3. Exporting Hydrogen
Contrary to hydrocarbons, renewable energy is available everywhere on the planet (although the resources differ from region to region) so green hydrogen can potentially be produced almost anywhere. However, like with hydrocarbons, there will be differences in cost structure, and geographical locations matter. The larger Gulf countries have ample low-cost land, stable economic climates, low cost of capital, existing industrial capacity and an excellent solar resource. The majority of the global population is relatively close by, especially the energy hungry Asian growth markets, and the Gulf countries have reliably served global energy markets with hydrocarbons for decades. The demand for low- and zero-carbon energy solutions, including hydrogen, will increase dramatically in the coming years, and the Gulf countries have an excellent opportunity to be in the driver’s seat of that development. Low-cost green hydrogen produced in the Gulf can be exported in pure liquid form, similar to LNG. Kawasaki and Shell are presently building a first liquid hydrogen vessel.

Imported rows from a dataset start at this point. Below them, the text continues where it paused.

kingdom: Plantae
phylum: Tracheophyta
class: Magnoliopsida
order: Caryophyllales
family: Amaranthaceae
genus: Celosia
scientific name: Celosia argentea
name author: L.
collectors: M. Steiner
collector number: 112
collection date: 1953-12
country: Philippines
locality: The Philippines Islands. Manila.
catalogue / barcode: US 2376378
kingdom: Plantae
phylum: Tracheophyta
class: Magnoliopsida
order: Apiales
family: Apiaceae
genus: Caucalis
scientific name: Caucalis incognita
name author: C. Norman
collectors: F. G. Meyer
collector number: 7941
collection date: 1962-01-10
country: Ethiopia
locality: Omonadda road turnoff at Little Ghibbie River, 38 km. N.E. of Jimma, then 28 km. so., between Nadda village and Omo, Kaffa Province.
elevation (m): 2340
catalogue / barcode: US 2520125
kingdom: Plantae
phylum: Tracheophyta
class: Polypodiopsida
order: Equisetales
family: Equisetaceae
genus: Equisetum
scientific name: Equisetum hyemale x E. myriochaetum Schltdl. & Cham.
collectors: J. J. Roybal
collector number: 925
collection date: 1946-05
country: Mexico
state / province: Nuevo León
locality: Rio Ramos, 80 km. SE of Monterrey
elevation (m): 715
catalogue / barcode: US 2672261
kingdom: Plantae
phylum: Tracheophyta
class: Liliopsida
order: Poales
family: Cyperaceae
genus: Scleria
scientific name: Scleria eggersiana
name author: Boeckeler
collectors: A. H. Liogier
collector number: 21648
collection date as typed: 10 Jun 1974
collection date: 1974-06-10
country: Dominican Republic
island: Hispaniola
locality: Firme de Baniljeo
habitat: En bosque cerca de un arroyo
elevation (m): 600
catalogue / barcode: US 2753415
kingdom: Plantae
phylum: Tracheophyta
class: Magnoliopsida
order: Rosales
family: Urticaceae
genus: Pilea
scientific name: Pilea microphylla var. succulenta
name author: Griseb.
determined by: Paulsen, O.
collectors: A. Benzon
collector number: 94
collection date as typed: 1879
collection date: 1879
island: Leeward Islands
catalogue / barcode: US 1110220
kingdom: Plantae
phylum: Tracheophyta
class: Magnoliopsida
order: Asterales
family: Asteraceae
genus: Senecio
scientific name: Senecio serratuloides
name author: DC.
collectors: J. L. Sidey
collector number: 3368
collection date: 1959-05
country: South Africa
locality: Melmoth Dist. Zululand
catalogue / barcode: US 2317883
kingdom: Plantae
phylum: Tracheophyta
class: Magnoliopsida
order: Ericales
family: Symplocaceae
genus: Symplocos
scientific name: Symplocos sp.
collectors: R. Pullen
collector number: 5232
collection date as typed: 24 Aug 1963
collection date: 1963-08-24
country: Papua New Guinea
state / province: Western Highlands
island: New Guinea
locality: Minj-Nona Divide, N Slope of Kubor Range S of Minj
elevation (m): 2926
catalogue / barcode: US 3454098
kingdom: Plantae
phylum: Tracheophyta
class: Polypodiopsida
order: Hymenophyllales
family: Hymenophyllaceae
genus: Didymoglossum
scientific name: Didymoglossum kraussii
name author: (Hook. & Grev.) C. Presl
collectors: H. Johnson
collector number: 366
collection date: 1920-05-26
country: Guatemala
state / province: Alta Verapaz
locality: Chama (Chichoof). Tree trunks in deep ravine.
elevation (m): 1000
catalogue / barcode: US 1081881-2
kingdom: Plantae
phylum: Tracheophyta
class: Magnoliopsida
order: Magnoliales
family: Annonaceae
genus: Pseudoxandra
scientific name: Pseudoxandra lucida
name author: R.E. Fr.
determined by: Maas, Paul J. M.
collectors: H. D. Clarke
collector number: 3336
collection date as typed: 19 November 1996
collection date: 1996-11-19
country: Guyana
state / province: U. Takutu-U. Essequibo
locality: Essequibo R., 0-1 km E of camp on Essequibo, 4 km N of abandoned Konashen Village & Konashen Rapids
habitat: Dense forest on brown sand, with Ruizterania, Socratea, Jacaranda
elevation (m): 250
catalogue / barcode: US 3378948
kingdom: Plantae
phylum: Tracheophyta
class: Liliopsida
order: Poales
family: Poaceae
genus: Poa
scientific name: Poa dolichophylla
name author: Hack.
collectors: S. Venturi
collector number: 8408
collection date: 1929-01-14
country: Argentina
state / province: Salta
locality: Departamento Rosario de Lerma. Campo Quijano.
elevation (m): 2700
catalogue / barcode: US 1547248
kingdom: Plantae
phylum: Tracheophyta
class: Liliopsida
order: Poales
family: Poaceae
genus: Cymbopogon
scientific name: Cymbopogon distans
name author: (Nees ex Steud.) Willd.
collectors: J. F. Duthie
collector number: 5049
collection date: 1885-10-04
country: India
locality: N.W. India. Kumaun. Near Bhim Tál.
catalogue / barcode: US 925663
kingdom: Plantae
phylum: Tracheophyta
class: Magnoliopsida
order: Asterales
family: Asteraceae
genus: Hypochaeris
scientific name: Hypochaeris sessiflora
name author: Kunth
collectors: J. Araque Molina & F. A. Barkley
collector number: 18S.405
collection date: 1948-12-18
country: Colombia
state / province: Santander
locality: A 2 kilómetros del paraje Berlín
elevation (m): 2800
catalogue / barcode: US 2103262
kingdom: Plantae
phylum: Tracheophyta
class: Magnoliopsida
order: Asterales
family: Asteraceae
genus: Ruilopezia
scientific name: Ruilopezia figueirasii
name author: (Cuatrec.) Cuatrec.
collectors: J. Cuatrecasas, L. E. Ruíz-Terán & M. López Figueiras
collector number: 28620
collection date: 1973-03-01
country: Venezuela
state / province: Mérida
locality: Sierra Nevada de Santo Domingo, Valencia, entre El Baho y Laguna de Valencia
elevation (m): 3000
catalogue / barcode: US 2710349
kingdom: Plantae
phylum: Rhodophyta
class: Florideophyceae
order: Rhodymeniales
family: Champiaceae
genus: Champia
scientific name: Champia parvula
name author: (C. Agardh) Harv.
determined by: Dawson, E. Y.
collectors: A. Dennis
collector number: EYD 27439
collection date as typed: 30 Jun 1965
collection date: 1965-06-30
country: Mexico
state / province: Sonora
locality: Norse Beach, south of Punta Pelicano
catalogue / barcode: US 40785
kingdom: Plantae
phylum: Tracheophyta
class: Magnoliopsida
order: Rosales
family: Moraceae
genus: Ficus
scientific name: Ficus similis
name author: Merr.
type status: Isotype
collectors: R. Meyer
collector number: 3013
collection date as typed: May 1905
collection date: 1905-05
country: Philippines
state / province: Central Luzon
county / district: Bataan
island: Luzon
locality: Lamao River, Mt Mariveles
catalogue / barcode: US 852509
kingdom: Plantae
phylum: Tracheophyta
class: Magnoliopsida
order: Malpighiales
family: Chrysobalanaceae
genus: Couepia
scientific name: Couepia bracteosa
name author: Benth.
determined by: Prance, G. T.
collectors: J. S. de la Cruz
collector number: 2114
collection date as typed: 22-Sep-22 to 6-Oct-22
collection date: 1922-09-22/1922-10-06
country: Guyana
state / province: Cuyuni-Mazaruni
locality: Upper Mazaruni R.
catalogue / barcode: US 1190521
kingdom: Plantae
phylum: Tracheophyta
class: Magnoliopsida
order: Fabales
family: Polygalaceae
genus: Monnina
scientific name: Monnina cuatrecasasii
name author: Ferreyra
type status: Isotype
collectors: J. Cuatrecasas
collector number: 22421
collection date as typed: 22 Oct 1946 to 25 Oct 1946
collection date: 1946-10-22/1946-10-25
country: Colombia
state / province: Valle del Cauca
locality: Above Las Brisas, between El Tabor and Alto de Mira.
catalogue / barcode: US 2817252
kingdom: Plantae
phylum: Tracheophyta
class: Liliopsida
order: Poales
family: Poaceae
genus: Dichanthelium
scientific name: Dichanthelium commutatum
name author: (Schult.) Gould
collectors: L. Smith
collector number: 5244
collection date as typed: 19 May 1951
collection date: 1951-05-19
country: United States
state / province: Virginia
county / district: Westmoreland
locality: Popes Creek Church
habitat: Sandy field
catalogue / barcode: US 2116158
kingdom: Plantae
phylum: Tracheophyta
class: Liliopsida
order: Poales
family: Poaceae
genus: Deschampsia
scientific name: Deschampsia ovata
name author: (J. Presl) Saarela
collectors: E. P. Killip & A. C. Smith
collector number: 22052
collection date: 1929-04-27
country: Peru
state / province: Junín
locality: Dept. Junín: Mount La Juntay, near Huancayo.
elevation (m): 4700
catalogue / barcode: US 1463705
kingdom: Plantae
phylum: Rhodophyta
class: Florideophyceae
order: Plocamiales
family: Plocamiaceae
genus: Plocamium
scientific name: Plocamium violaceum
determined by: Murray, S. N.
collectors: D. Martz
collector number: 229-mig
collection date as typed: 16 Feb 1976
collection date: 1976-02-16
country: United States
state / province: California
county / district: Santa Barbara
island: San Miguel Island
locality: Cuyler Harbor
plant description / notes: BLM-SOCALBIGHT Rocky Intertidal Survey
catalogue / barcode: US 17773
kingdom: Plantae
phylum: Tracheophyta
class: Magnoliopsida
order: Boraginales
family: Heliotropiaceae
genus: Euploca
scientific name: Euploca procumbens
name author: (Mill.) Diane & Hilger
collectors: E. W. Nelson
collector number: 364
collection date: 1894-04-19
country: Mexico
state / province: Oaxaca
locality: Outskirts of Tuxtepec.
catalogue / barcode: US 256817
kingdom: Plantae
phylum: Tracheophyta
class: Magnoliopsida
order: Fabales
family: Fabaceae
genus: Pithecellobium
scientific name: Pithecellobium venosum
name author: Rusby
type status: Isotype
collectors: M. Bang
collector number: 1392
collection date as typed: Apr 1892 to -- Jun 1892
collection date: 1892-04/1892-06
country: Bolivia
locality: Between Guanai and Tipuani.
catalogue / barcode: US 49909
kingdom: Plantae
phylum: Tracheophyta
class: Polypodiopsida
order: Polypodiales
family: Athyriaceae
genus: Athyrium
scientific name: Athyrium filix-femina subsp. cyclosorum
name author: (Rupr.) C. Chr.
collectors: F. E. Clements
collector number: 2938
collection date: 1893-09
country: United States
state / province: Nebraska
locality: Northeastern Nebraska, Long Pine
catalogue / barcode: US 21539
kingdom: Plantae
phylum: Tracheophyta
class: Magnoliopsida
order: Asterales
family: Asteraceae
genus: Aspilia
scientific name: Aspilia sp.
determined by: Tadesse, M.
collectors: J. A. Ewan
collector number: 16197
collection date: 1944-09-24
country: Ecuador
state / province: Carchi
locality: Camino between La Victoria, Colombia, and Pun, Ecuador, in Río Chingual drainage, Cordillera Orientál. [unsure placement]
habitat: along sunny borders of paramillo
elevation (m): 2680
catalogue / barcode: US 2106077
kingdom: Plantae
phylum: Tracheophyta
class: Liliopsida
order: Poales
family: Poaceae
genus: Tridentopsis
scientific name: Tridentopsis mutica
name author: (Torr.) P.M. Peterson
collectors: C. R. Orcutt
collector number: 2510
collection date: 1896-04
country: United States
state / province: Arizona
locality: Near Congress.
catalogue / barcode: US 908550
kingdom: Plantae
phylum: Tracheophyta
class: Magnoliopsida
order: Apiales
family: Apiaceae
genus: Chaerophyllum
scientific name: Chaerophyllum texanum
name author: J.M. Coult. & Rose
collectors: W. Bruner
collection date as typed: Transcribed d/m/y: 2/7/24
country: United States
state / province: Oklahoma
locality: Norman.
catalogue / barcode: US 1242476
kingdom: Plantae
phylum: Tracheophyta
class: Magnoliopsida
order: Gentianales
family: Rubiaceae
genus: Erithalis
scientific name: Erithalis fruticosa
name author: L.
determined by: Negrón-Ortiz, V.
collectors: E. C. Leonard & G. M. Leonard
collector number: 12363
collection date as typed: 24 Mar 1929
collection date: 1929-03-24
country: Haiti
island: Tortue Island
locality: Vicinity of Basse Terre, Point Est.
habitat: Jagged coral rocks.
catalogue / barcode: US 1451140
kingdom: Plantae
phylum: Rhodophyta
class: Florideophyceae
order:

Another elegant and cost-effective way to transport bulk hydrogen to international markets is by transporting green ammonia. Ammonia is one of the most traded chemicals in the world and transporting it requires less energy than the cryogenic route of liquid hydrogen, which requires cooling to -254°C. However, cracking ammonia in its components hydrogen and nitrogen at the customer’s end also costs energy, so comparing these options requires due consideration.
The New Oil
Using 20% of the UAE’s land surface for solar plants producing green hydrogen for export would suffice to match its current oil & gas revenue. A similar premise exists for other larger Gulf countries, providing an opportunity for a future-proof economic proposition beyond hydrocarbons. The Gulf economies have for decades enabled global economic development by serving energy markets and now have an equal opportunity to contribute to a global energy system that does no harm to the environment.